I am working on a Poulan Pro 117 with a walbro wa 199. my questions has to do with the circuit plate in the carb. This is the 1st time I have seen this and I am not sure how many holes go through the plate. I have 1 for the screw,another that definately goes through, but, I am seeing a possible 3rd hole that I cannot seem to be able to get a wire through. I have cleaned with carb cleaner as well as soaked for several hours and still cannot push a wire through or blow air through....hence my question. I would sure appreciate any responses to this seemily dumb question.

Thanks, Jack


----------



## jack13man (Apr 28, 2008)

My understanding is there should be a hole for both the low speed and high speed circuits.

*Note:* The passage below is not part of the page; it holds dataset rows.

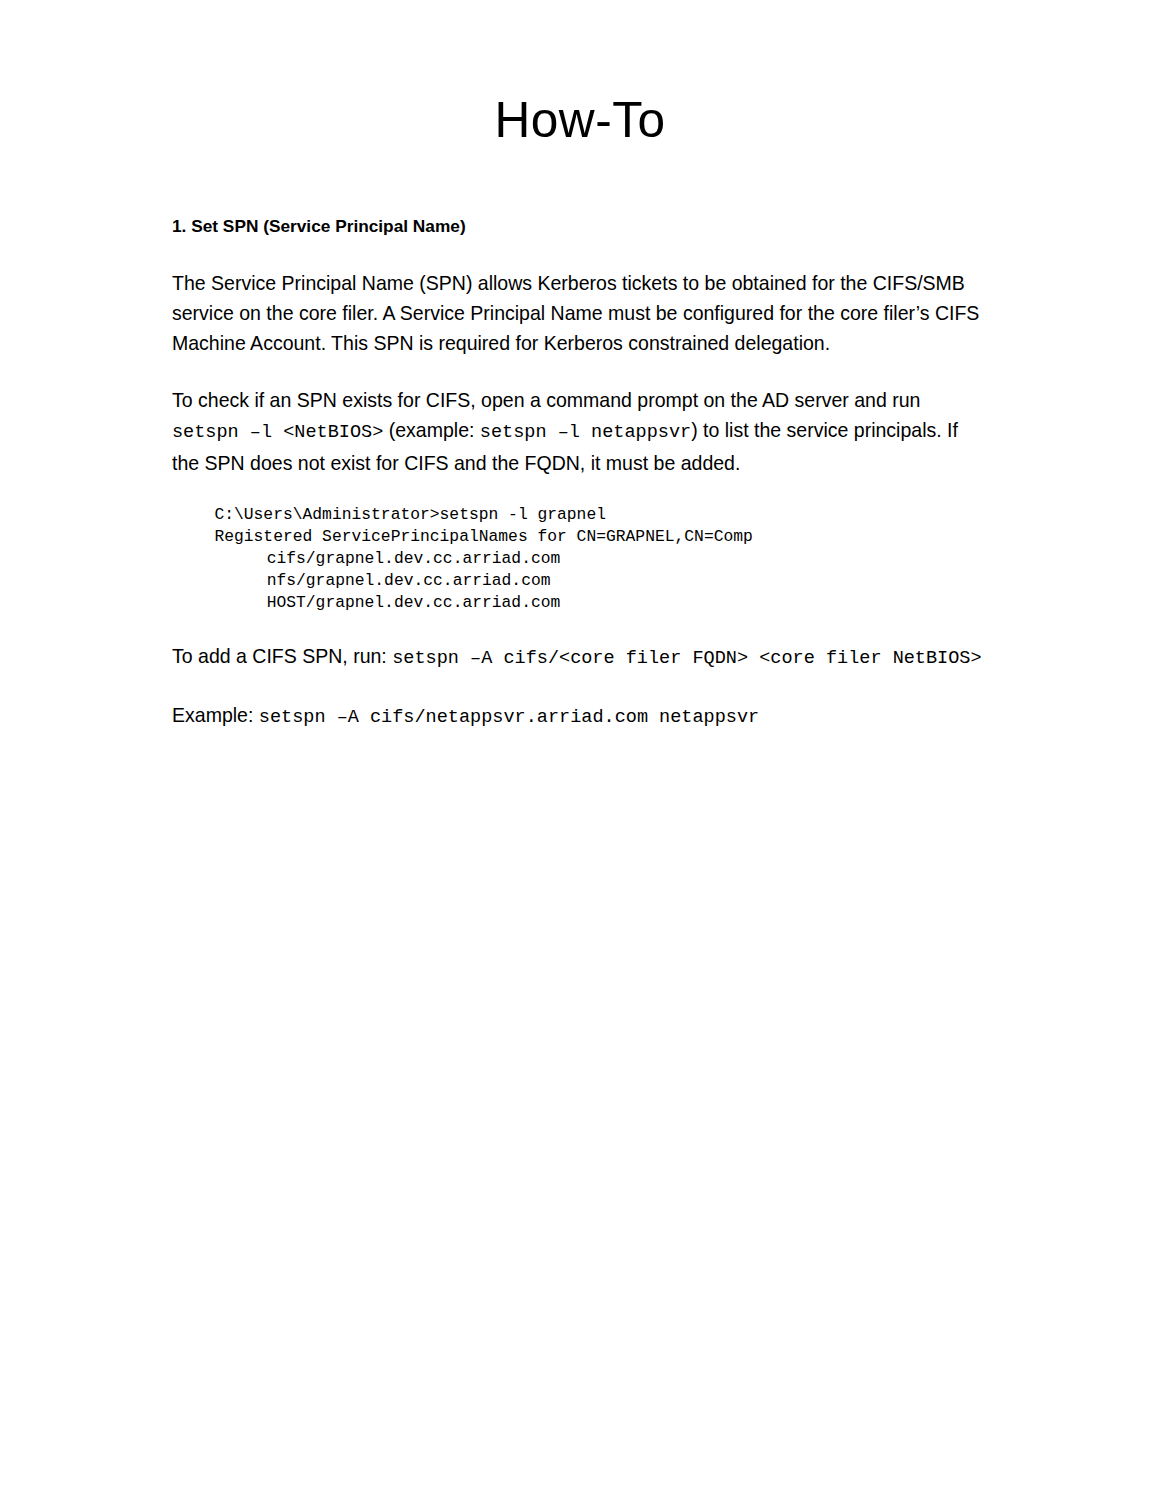How-To
1. Set SPN (Service Principal Name)
The Service Principal Name (SPN) allows Kerberos tickets to be obtained for the CIFS/SMB service on the core filer. A Service Principal Name must be configured for the core filer’s CIFS Machine Account. This SPN is required for Kerberos constrained delegation.
To check if an SPN exists for CIFS, open a command prompt on the AD server and run setspn –l <NetBIOS> (example: setspn –l netappsvr) to list the service principals. If the SPN does not exist for CIFS and the FQDN, it must be added.
C:\Users\Administrator>setspn -l grapnel
Registered ServicePrincipalNames for CN=GRAPNEL,CN=Comp
 cifs/grapnel.dev.cc.arriad.com
 nfs/grapnel.dev.cc.arriad.com
 HOST/grapnel.dev.cc.arriad.com
To add a CIFS SPN, run: setspn –A cifs/<core filer FQDN> <core filer NetBIOS>
Example: setspn –A cifs/netappsvr.arriad.com netappsvr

Would that be correct?


----------



## 30yearTech (Sep 14, 2006)

On many of these carburetors, there is a little dimple that is not drilled all the way through. Most of the time the low speed circuit draws from the high speed side, so I would not worry about trying to open up what looks like a hole in the plate.


----------



## jack13man (Apr 28, 2008)

You are so very correct...I had figured it out and have the wacker running......I am having a small problem with the throttle sticking a little. When apart, the cable moves freely and the throttle plate works as it should. Once installed the cable or the throttle is sticking a little. The gasket is smashed so I am waiting for a new one before checking it out any further. Any suggestiong on what to look for. With it sticking it is very difficult for me to try and fine tune the carb.
Thanks again to everyone for their help
Jack


----------